Я схватил ее и, обнаженный, прижался к ней всем телом.

— Чему ты удивляешься? — прошептал я, толкнул ее на кровать и лег рядом, прижавшись к ее теплому телу.

— В моей любви всегда есть что-то новое, — невпопад ответила Лорна, обхватив мое лицо своими тонкими ладонями, и впилась губами в мои уста. — О, как я желала тебя сегодня утром. Я даже сама отнесла письмо к тебе домой и слышала, как ты разговаривал в своей комнате, может быть, со Смитом, — добавила она, заглядывая мне в глаза. — Мне очень хочется в это верить; но когда я услышала твой голос или вообразила, что услышала, я почувствовала <…>. Я хотела было войти к вам, но вместо этого повернулась и поспешила прочь, ненавидя и вас, и себя...

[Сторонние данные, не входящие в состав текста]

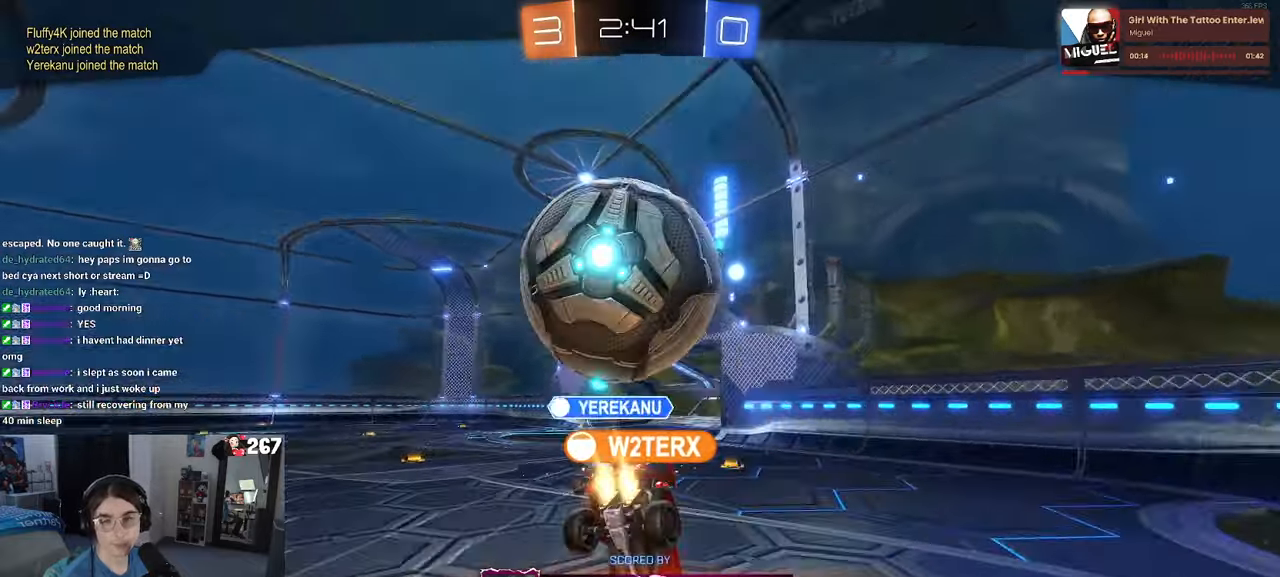
{"dt_ms": 500, "buttons": [], "left_stick": "center", "right_stick": "center", "events": [[133, "CROSS", "down"], [283, "CROSS", "up"]]}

— Я не позволю тебе даже говорить о какой-то там измене! — воскликнул я <…>.

— О!— воскликнула она. — <…> — Лорна поцеловала меня горячими губами. — Вот что-то новое, — воскликнула она. — Пища для твоего тщеславия в дар от моей любви! Как бы ты ни сводил меня с ума <…>. Я могла бы прожить с тобою всю жизнь. А могу и расстаться с тобою, если ты этого пожелаешь или если это пойдет тебе на пользу. Ты мне веришь?

— Да, — ответил я, продолжая любовную игру.

<…>

— У нас, женщин, нет души! Вместо души у нас Любовь! — сказала она слабым голосом, и ее глаза умирали, пока она это говорила. — Я мучаю себя мыслью о каком-нибудь новом удовольствии для тебя, и все же ты бросишь меня. Я чувствую, что бросишь ради какой-нибудь глупой девчонки, которая не может чувствовать и десятой доли того, что чувствую я. И она не сможет дать тебе то, что я даю... — Тут она начала быстро дышать. — Я думала, как доставить тебе больше удовольствия. Дай мне попробовать. <…> Я хочу чувствовать твою страсть, и поэтому я хочу, чтобы <…>.

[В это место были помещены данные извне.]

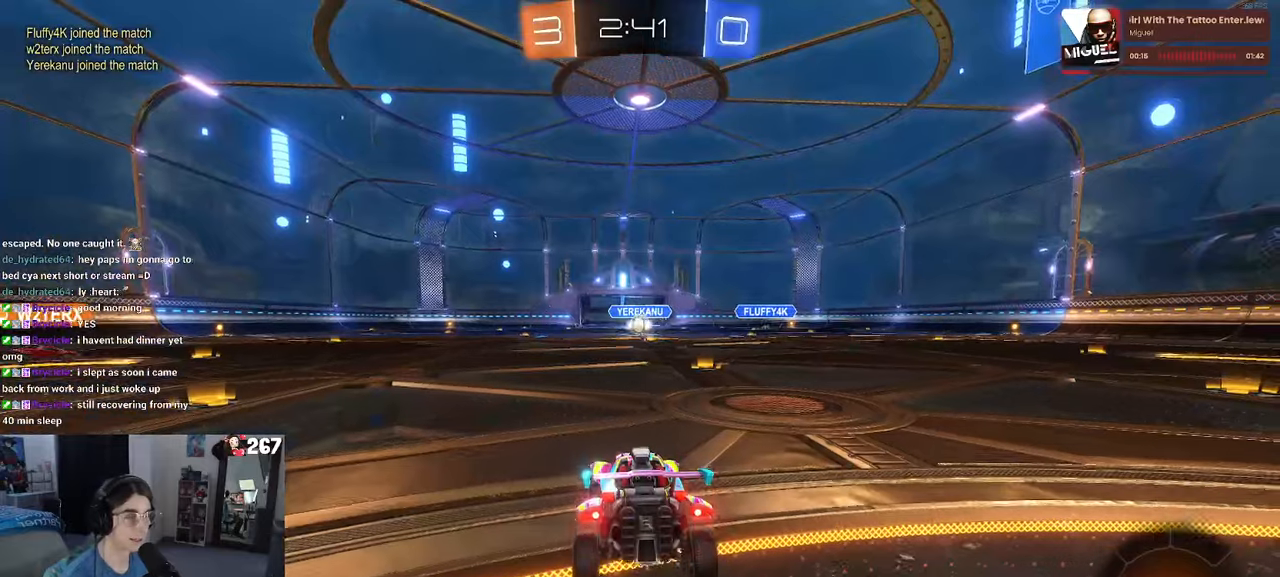
{"dt_ms": 500, "buttons": [], "left_stick": "center", "right_stick": "center", "events": []}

И она сопроводила слова делом <…>.

— Теперь я люблю вас, сэр! — воскликнула Лорна, снова прижимаясь ко мне. — Подожди, пока какая-нибудь девушка сделает с тобою это же самое, и поймешь тогда, что она любит тебя до безумия или, еще лучше, до самоуничтожения.

— Почему ты все время твердишь о какой-то другой девушке? — попытался я упрекнуть любовницу. — Я даже представить не могу, что ты спишь с каким-нибудь другим мужчиной. Зачем же ты истязаешь себя, придумывая обо мне несусветные гадости?

Лорна покачала головой.

— Мои страхи пророческие, — вздохнула она. — Я готова поверить, что этого еще не случилось, хотя... О Боже, мучительная мысль! Один только страх, что ты сбежишь к другой, сводит меня с ума. Я могла бы убить эту сучку. Почему ей понадобился именно ты?! Почему она не найдет себе другого мужчину? Как она смеет даже смотреть на тебя?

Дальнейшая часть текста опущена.